Muerte en primera clase
La
orilla le seducía tanto porque traía a su mente el paisaje de los belenes de
Navidad con los que reproducían en casa, todos los años cuando eran niños, su
hermano y ella, el nacimiento del niño Jesús a escala doméstica, un pequeño
espacio ritual formado por ríos de plata, montañas de corcho, arena y musgo, y
palmeras y las figuritas de los diversos oficios distribuidos en torno al
portal de Belén, del que poco más tarde escaparían José, María y el niño rumbo
a Egipto; pero el paisaje le recordaba sobre todo los belenes que montaban los
centros comerciales y que su madre los llevaba a ver, reproducciones minuciosas
y detalladas formadas por piezas de artesanía y algunos burdos mecanismos para
hacer correr el agua, mover los molinos e iluminar la noche fingida ante el
portal de Belén. Ahora, al caer la tarde, recorriendo esa orilla verde y
albero, contemplaba con sensible placer las formaciones de plantas que parecían
zumaques y las palmeras detrás de ellos; veía aparecer de tanto en tanto
pequeñas viviendas, algunas coronadas por una antena parabólica ajena al belén;
otras veces eran conjuntos de casitas sin techo, abiertas por arriba, con
aspecto de haber quedado inacabadas. Los diques subían hasta el agua. Tras la
primera línea de vegetación menudeaban unos árboles latos, acacias y sicomoros
y algún otro que no reconoció, y también majestuosos papiros de considerable
tamaño. Cuando desaparecían los diques, la hierba se alienaba con la orilla y
allí se veían vacas oscuras y hombres y chiquillos metidos en el agua hasta las
corvas; aquéllos inclinados sobre la superficie y abstraídos en su ocupación,
que le recordaba la de los buscadores de almejas y gusana en la ría de San
Pedro del Mar; los chiquillos se bañaban alborotando; de vez en cuando aparecía
una barca de remo gobernada por el pescador, o atracada en alguno de los
muelles, o varada en la orilla.

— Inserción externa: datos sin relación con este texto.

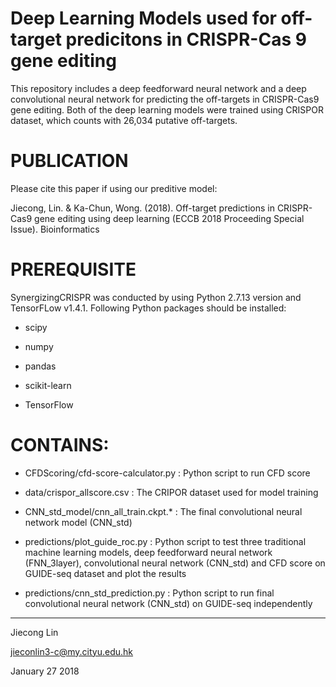 # Deep Learning Models used for off-target predicitons in CRISPR-Cas 9 gene editing
This repository includes a deep feedforward neural network and a deep convolutional neural network for predicting the off-targets in CRISPR-Cas9 gene editing. Both of the deep learning models were trained using CRISPOR dataset, which counts with 26,034 putative off-targets.

# PUBLICATION
Please cite this paper if using our preditive model:

Jiecong, Lin. & Ka-Chun, Wong. (2018). Off-target predictions in CRISPR-Cas9 gene editing using deep learning (ECCB 2018 Proceeding Special Issue). Bioinformatics

# PREREQUISITE
SynergizingCRISPR was conducted by using Python 2.7.13 version and TensorFLow v1.4.1. 
Following Python packages should be installed:
<ul>
<li><p>scipy</p></li>
<li><p>numpy</p></li>
<li><p>pandas</p></li>
<li><p>scikit-learn</p></li>
<li><p>TensorFlow</p></li>
</ul>


# CONTAINS:
<ul>
<li><p>CFDScoring/cfd-score-calculator.py : Python script to run CFD score </p></li>
<li><p>data/crispor_allscore.csv : The CRIPOR dataset used for model training</p></li>
<li><p>CNN_std_model/cnn_all_train.ckpt.* : The final convolutional neural network model (CNN_std)</p></li>
<li><p>predictions/plot_guide_roc.py : Python script to test three traditional machine learning models, deep feedforward neural network (FNN_3layer), convolutional neural network (CNN_std) and CFD score on GUIDE-seq dataset and plot the results
<li><p>predictions/cnn_std_prediction.py : Python script to run final convolutional neural network (CNN_std) on GUIDE-seq independently
</p></li>
</ul>

---------------------------------------
Jiecong Lin

jieconlin3-c@my.cityu.edu.hk

January 27 2018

Más adelante, el río se bifurcaba y aparecían
manchas de arena en el suelo e islas herbáceas, sin arbolado y planas. Luego
reaparecían los diques, volvían a desaparecer por tramos y entonces era la
hierba la que de nuevo se alienaba con el borde del agua, incluso se acercaba
al flanco del barco en algún estrechamiento. De pronto, el suelo se elevaba otra vez y el barco se
alejaba de la orilla: era un dique mucho más alto que los anteriores y, sobre
él, una pequeña población de casas bajas. Vio aparecer una altísima chimenea de
ladrillo y más allá un minarete iluminado con franjas de luces de colores, como
una discoteca. Atardecía. Al pie de un dique que corría a lo largo de una
extendida agrupación de casas había pantalanes que revelaban una actividad
mayor. Caía la luz; un sol deslumbrante y declinante asomaba a ratos entre las
copas de los árboles, despidiéndose. Pronto llegaría la oscuridad viva y
fragante para dar paso a un cielo intensamente azulado que dejaría ver las
estrellas, y las luces de tierra alumbrarían las entradas de las casas o
asomarían por las ventanas en compañía de las voces de las familias.